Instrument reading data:

Start of Block

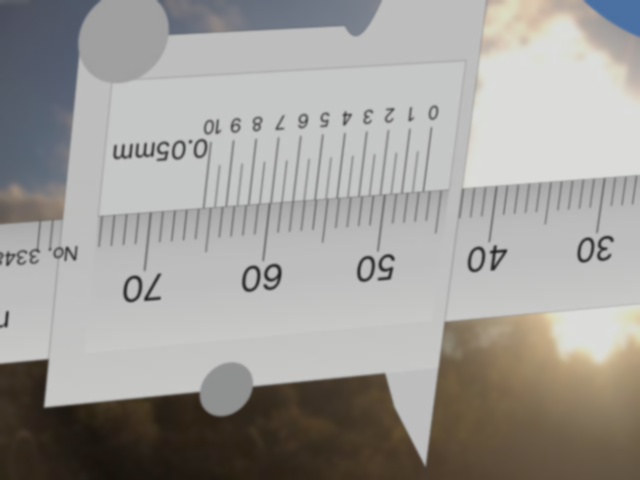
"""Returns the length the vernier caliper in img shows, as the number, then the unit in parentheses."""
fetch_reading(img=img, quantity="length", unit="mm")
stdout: 46.6 (mm)
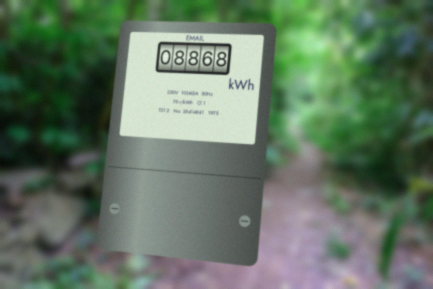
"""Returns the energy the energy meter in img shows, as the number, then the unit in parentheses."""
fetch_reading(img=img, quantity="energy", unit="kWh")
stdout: 8868 (kWh)
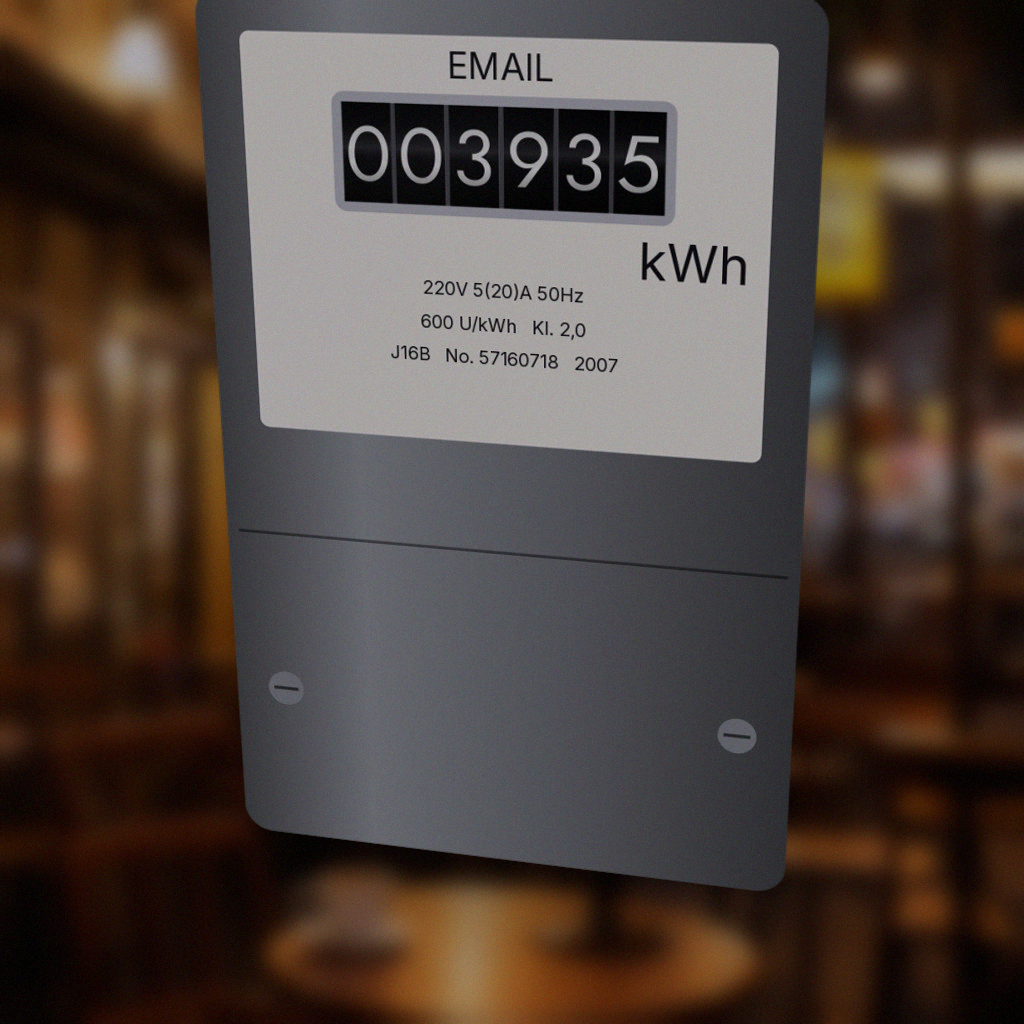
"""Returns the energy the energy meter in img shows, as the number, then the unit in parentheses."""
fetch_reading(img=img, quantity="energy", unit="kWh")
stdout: 3935 (kWh)
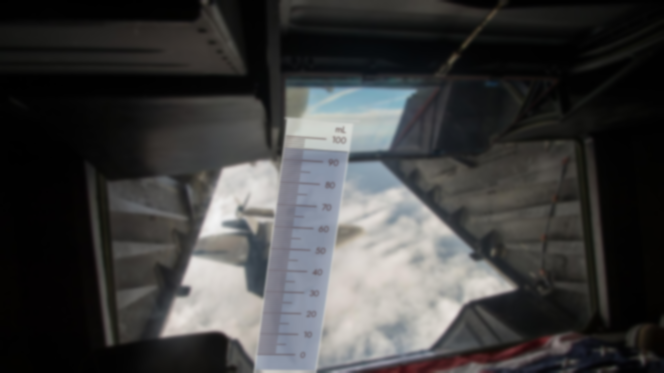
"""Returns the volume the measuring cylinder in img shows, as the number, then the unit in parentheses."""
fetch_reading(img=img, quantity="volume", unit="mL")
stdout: 95 (mL)
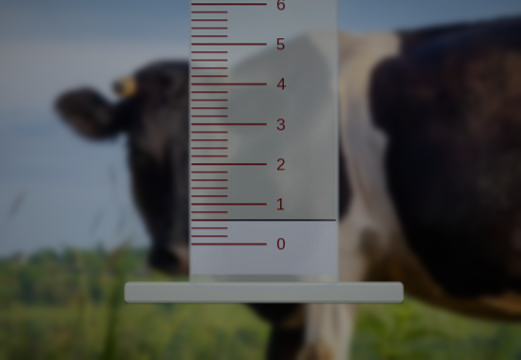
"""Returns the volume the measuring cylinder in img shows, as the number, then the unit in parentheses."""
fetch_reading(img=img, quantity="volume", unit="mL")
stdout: 0.6 (mL)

End of Block

• [Work instruction]: Render everything from the start of the items down to the line containing "stdout: 8868 (kWh)" as a numbered list, with both ends included and blank lines omitted. Leave the pictures out of the list.

• [Response for this exercise]:
1. """Returns the length the vernier caliper in img shows, as the number, then the unit in parentheses."""
2. fetch_reading(img=img, quantity="length", unit="mm")
3. stdout: 46.6 (mm)
4. """Returns the energy the energy meter in img shows, as the number, then the unit in parentheses."""
5. fetch_reading(img=img, quantity="energy", unit="kWh")
6. stdout: 8868 (kWh)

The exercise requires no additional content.